After all, “the day before something is truly a breakthrough, it’s a crazy idea”… and if you’re not funding crazy ideas, you’re stuck with linear (incremental) thinking.
This post is about why you as an entrepreneur (or ‘exponential CEO’) are going to be solving our problems, as opposed to waiting for the government.
Why government R&D funding is declining, why that’s a bad thing, and how innovative entrepreneurs are now responsible for keeping the U.S. on the cutting edge.
Historically speaking…
Historically, government funding accelerated some of the most important technologies on which our entire global infrastructure now heavily relies: The microchip, GPS, wind energy, cancer therapies, touch screens, the Internet…
Even Google probably wouldn’t be around had it not been for government funding.
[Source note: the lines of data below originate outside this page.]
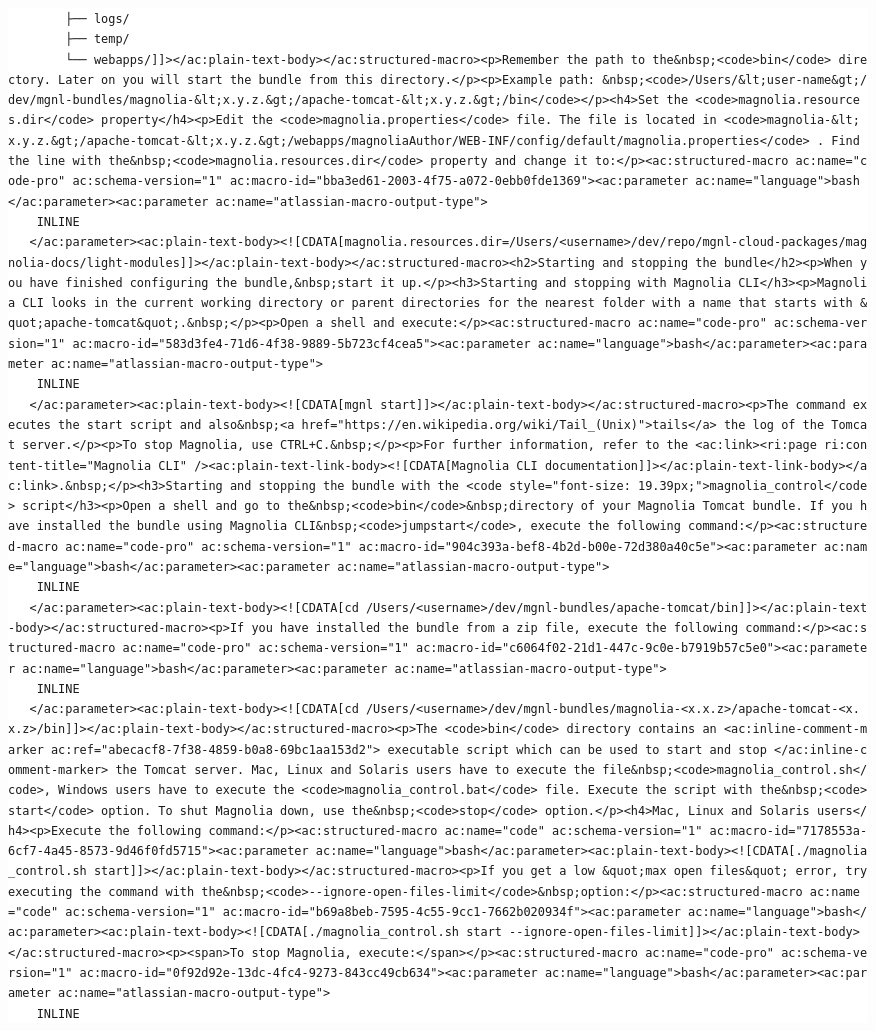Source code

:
 ```{=html}
        ├── logs/
        ├── temp/
        └── webapps/]]></ac:plain-text-body></ac:structured-macro><p>Remember the path to the&nbsp;<code>bin</code> directory. Later on you will start the bundle from this directory.</p><p>Example path: &nbsp;<code>/Users/&lt;user-name&gt;/dev/mgnl-bundles/magnolia-&lt;x.y.z.&gt;/apache-tomcat-&lt;x.y.z.&gt;/bin</code></p><h4>Set the <code>magnolia.resources.dir</code> property</h4><p>Edit the <code>magnolia.properties</code> file. The file is located in <code>magnolia-&lt;x.y.z.&gt;/apache-tomcat-&lt;x.y.z.&gt;/webapps/magnoliaAuthor/WEB-INF/config/default/magnolia.properties</code> . Find the line with the&nbsp;<code>magnolia.resources.dir</code> property and change it to:</p><ac:structured-macro ac:name="code-pro" ac:schema-version="1" ac:macro-id="bba3ed61-2003-4f75-a072-0ebb0fde1369"><ac:parameter ac:name="language">bash</ac:parameter><ac:parameter ac:name="atlassian-macro-output-type">
    INLINE
   </ac:parameter><ac:plain-text-body><![CDATA[magnolia.resources.dir=/Users/<username>/dev/repo/mgnl-cloud-packages/magnolia-docs/light-modules]]></ac:plain-text-body></ac:structured-macro><h2>Starting and stopping the bundle</h2><p>When you have finished configuring the bundle,&nbsp;start it up.</p><h3>Starting and stopping with Magnolia CLI</h3><p>Magnolia CLI looks in the current working directory or parent directories for the nearest folder with a name that starts with &quot;apache-tomcat&quot;.&nbsp;</p><p>Open a shell and execute:</p><ac:structured-macro ac:name="code-pro" ac:schema-version="1" ac:macro-id="583d3fe4-71d6-4f38-9889-5b723cf4cea5"><ac:parameter ac:name="language">bash</ac:parameter><ac:parameter ac:name="atlassian-macro-output-type">
    INLINE
   </ac:parameter><ac:plain-text-body><![CDATA[mgnl start]]></ac:plain-text-body></ac:structured-macro><p>The command executes the start script and also&nbsp;<a href="https://en.wikipedia.org/wiki/Tail_(Unix)">tails</a> the log of the Tomcat server.</p><p>To stop Magnolia, use CTRL+C.&nbsp;</p><p>For further information, refer to the <ac:link><ri:page ri:content-title="Magnolia CLI" /><ac:plain-text-link-body><![CDATA[Magnolia CLI documentation]]></ac:plain-text-link-body></ac:link>.&nbsp;</p><h3>Starting and stopping the bundle with the <code style="font-size: 19.39px;">magnolia_control</code> script</h3><p>Open a shell and go to the&nbsp;<code>bin</code>&nbsp;directory of your Magnolia Tomcat bundle. If you have installed the bundle using Magnolia CLI&nbsp;<code>jumpstart</code>, execute the following command:</p><ac:structured-macro ac:name="code-pro" ac:schema-version="1" ac:macro-id="904c393a-bef8-4b2d-b00e-72d380a40c5e"><ac:parameter ac:name="language">bash</ac:parameter><ac:parameter ac:name="atlassian-macro-output-type">
    INLINE
   </ac:parameter><ac:plain-text-body><![CDATA[cd /Users/<username>/dev/mgnl-bundles/apache-tomcat/bin]]></ac:plain-text-body></ac:structured-macro><p>If you have installed the bundle from a zip file, execute the following command:</p><ac:structured-macro ac:name="code-pro" ac:schema-version="1" ac:macro-id="c6064f02-21d1-447c-9c0e-b7919b57c5e0"><ac:parameter ac:name="language">bash</ac:parameter><ac:parameter ac:name="atlassian-macro-output-type">
    INLINE
   </ac:parameter><ac:plain-text-body><![CDATA[cd /Users/<username>/dev/mgnl-bundles/magnolia-<x.x.z>/apache-tomcat-<x.x.z>/bin]]></ac:plain-text-body></ac:structured-macro><p>The <code>bin</code> directory contains an <ac:inline-comment-marker ac:ref="abecacf8-7f38-4859-b0a8-69bc1aa153d2"> executable script which can be used to start and stop </ac:inline-comment-marker> the Tomcat server. Mac, Linux and Solaris users have to execute the file&nbsp;<code>magnolia_control.sh</code>, Windows users have to execute the <code>magnolia_control.bat</code> file. Execute the script with the&nbsp;<code>start</code> option. To shut Magnolia down, use the&nbsp;<code>stop</code> option.</p><h4>Mac, Linux and Solaris users</h4><p>Execute the following command:</p><ac:structured-macro ac:name="code" ac:schema-version="1" ac:macro-id="7178553a-6cf7-4a45-8573-9d46f0fd5715"><ac:parameter ac:name="language">bash</ac:parameter><ac:plain-text-body><![CDATA[./magnolia_control.sh start]]></ac:plain-text-body></ac:structured-macro><p>If you get a low &quot;max open files&quot; error, try executing the command with the&nbsp;<code>--ignore-open-files-limit</code>&nbsp;option:</p><ac:structured-macro ac:name="code" ac:schema-version="1" ac:macro-id="b69a8beb-7595-4c55-9cc1-7662b020934f"><ac:parameter ac:name="language">bash</ac:parameter><ac:plain-text-body><![CDATA[./magnolia_control.sh start --ignore-open-files-limit]]></ac:plain-text-body></ac:structured-macro><p><span>To stop Magnolia, execute:</span></p><ac:structured-macro ac:name="code-pro" ac:schema-version="1" ac:macro-id="0f92d92e-13dc-4fc4-9273-843cc49cb634"><ac:parameter ac:name="language">bash</ac:parameter><ac:parameter ac:name="atlassian-macro-output-type">
    INLINE
```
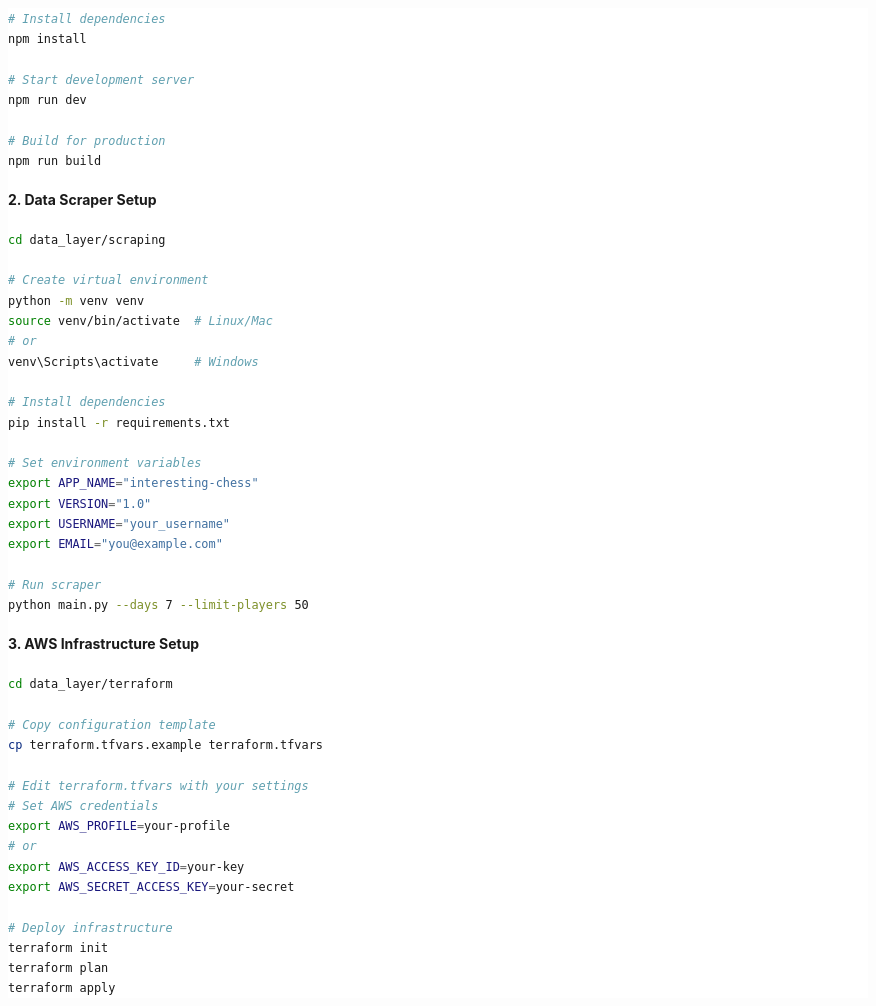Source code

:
 ```bash
# Install dependencies
npm install

# Start development server
npm run dev

# Build for production
npm run build
```

#### 2. Data Scraper Setup

```bash
cd data_layer/scraping

# Create virtual environment
python -m venv venv
source venv/bin/activate  # Linux/Mac
# or
venv\Scripts\activate     # Windows

# Install dependencies
pip install -r requirements.txt

# Set environment variables
export APP_NAME="interesting-chess"
export VERSION="1.0"
export USERNAME="your_username"
export EMAIL="you@example.com"

# Run scraper
python main.py --days 7 --limit-players 50
```

#### 3. AWS Infrastructure Setup

```bash
cd data_layer/terraform

# Copy configuration template
cp terraform.tfvars.example terraform.tfvars

# Edit terraform.tfvars with your settings
# Set AWS credentials
export AWS_PROFILE=your-profile
# or
export AWS_ACCESS_KEY_ID=your-key
export AWS_SECRET_ACCESS_KEY=your-secret

# Deploy infrastructure
terraform init
terraform plan
terraform apply
```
In 1994, NSF, DARPA and NASA funded the Digital Library Initiative to index and sort through the growing number of websites coming online.
One of the six grants from the Digital Library Initiative went to two graduate students at Stanford — Larry Page and Sergey Brin — who would later commercialize their research and call it “Google.”
But the government doesn’t fund crazy ideas anymore…
In fact, as the data from a recent NIH Report shows, the more innovative a concept, the less funding it receives.
Why does this happen?
Governments (and large corporations) have a tremendous fear of (public) failure, which leads to congressional investigations or lower stock prices. And as my friend Chris Lewicki says, “When failure is not an option, success gets really expensive!”
Here’s one of my favorite stories. Did you know that the $2.5 billion Curiosity Rover (which landed on Mars in 2011) is running a PowerPC processor that was built in 1993?
Why?
Because NASA knows it works, and they don’t “want to take a risk” with a newer processor that is unproven.
Even stranger, guess what processor the next mission “Mars Rover 2020” will use when it touches down on the surface of Mars in 2021?
Yup, you guessed it, a 1993 vintage PowerPC.
At the same time that the government is getting more and more risk averse, the amount of federal R&D dollars continues to shrink (as a percentage of the federal budget) by more than 60% over the past 50 years.
Federal R&D as % of total Federal Budget
It really is a sad state of affairs.
What’s going to keep the U.S. on the innovation cutting edge?
Entrepreneurs.
Today’s entrepreneurs have access to technologies once only available to governments and the largest corporations: the world’s information on Google, massive computational power on Amazon Web Services (AWS), access to capital and expertise from the crowd, etc.
At the same time that entrepreneur reach has increased: the cost of launching an Internet technology startup has plummeted 1,000-fold over the past 15 years.
With this democratization of entrepreneurship, we’ve seen a dramatic rise in the number of startups created and, concordantly, the number of innovative solutions to problems that we’ve been unable to solve (or even think about) until now.
And rather than shrinking (as we’ve seen in government R&D funding), private sector funding has steadily increased more than six-fold over the past 80+ years.
Companies like Google, SpaceX, IBM, Facebook, Qualcomm and countless of global startups are moving the needle forward by developing technology that solves key problems. After all, the world’s biggest problems are the world’s biggest business opportunities.
As the Kauffman Foundation reported a few years ago, “New businesses (i.e., startups) account for nearly all net new job creation and almost 20 percent of gross job creation.”
If we can continue to incentivize and support entrepreneurs to devote their time to solving the world’s biggest problems, we will see enormous economic upside in the long run.
Bottom line: If you’re looking to make a difference in the world, you can vote, politic, fund campaigns, write grants…or you can start a company and build technology.